··· INPUT DATA ···

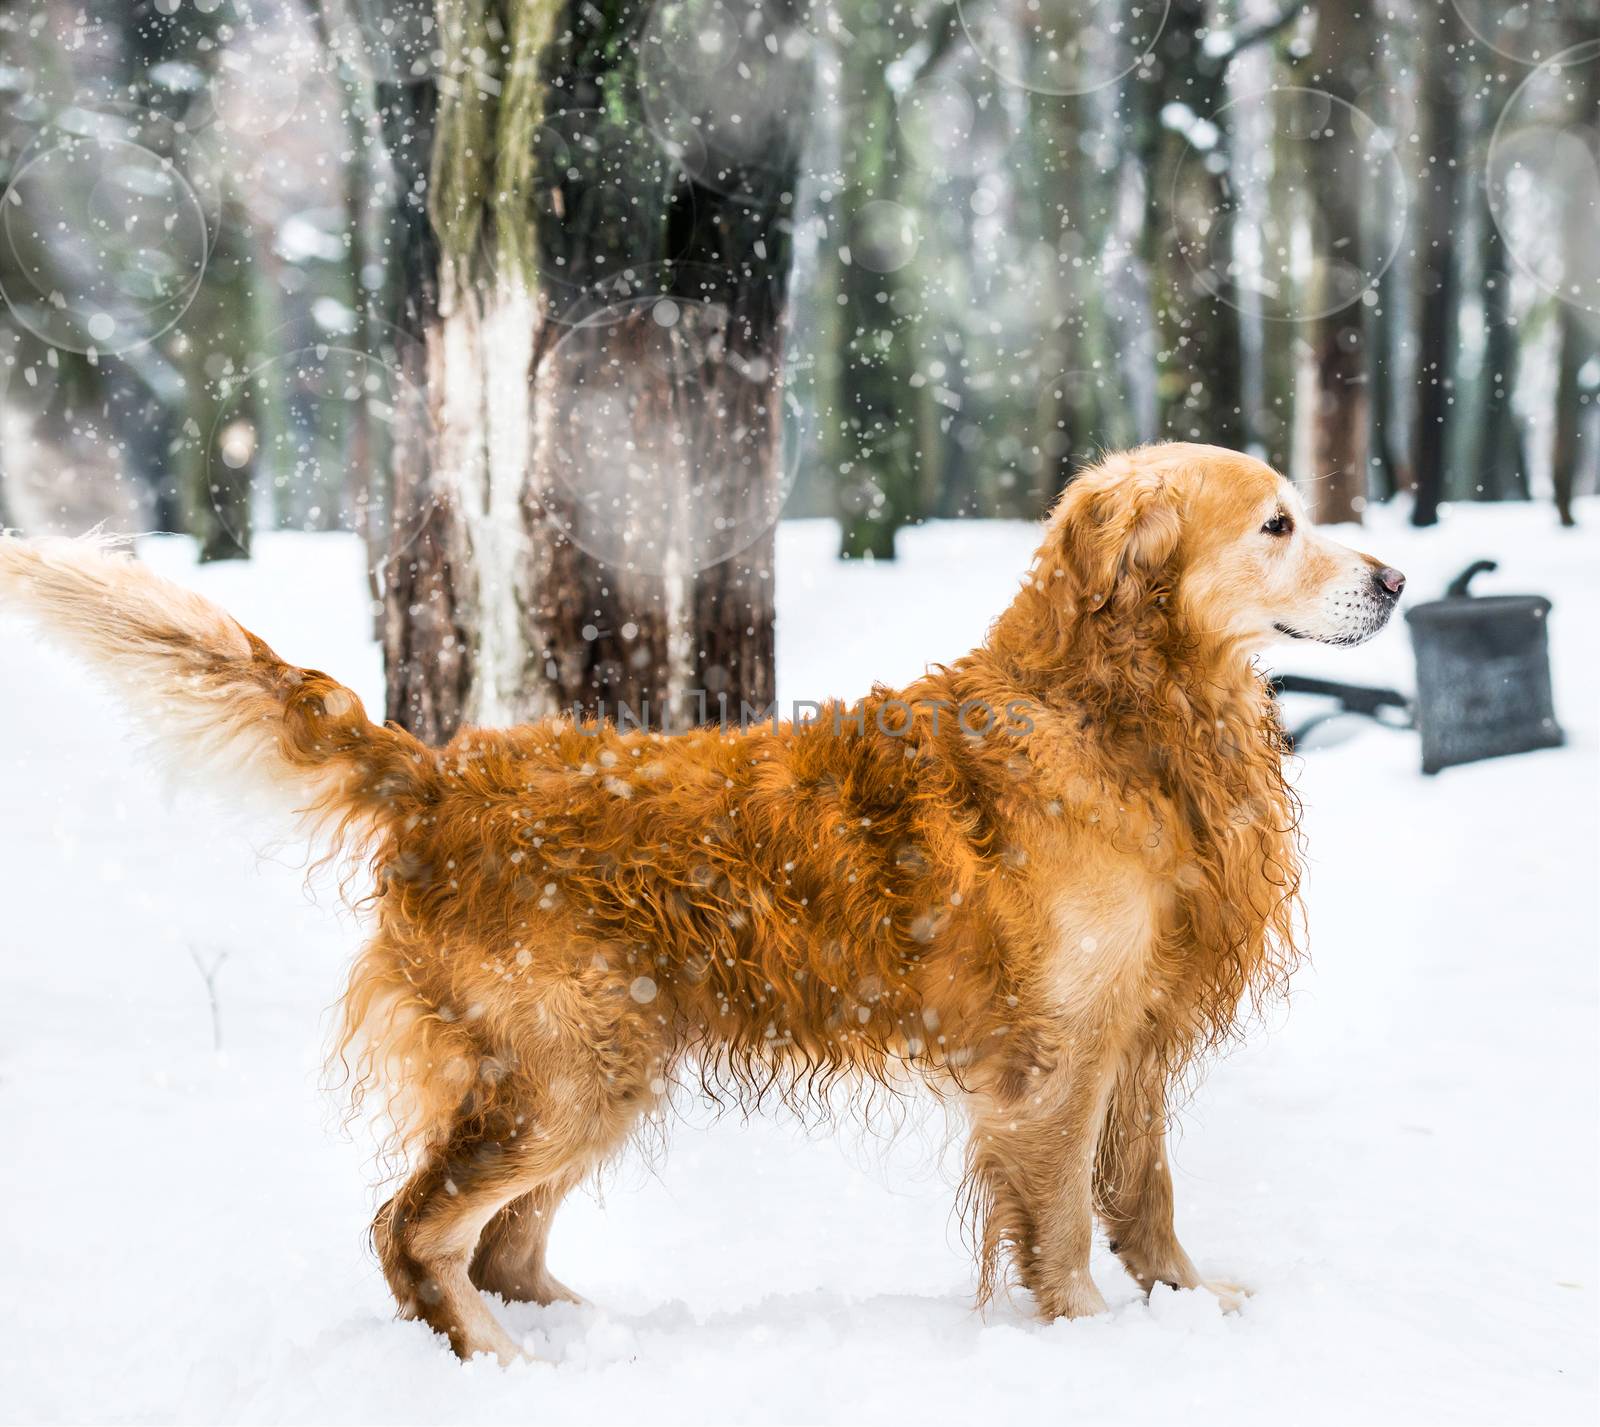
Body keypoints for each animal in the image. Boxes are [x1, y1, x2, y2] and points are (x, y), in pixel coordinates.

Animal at [0, 444, 1401, 1363]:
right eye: (1277, 524)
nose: (1391, 579)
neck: (1116, 712)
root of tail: (440, 772)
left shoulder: (1135, 1030)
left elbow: (1145, 1194)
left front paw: (1188, 1309)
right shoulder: (1050, 1053)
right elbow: (1056, 1222)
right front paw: (1089, 1347)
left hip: (597, 1063)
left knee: (503, 1248)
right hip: (567, 1068)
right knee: (417, 1231)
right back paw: (498, 1364)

···

** WHAT YOU WILL DO **
Write out, word for word, all lines from the line that holds "right eye: (1277, 524)" through the last line of the listing, with both end lines kept.

** RESPONSE TO THE EXERCISE **
right eye: (1277, 524)
nose: (1391, 579)
neck: (1116, 712)
root of tail: (440, 772)
left shoulder: (1135, 1030)
left elbow: (1145, 1194)
left front paw: (1188, 1309)
right shoulder: (1050, 1053)
right elbow: (1056, 1222)
right front paw: (1089, 1347)
left hip: (597, 1063)
left knee: (503, 1248)
right hip: (567, 1068)
right knee: (417, 1231)
right back paw: (498, 1364)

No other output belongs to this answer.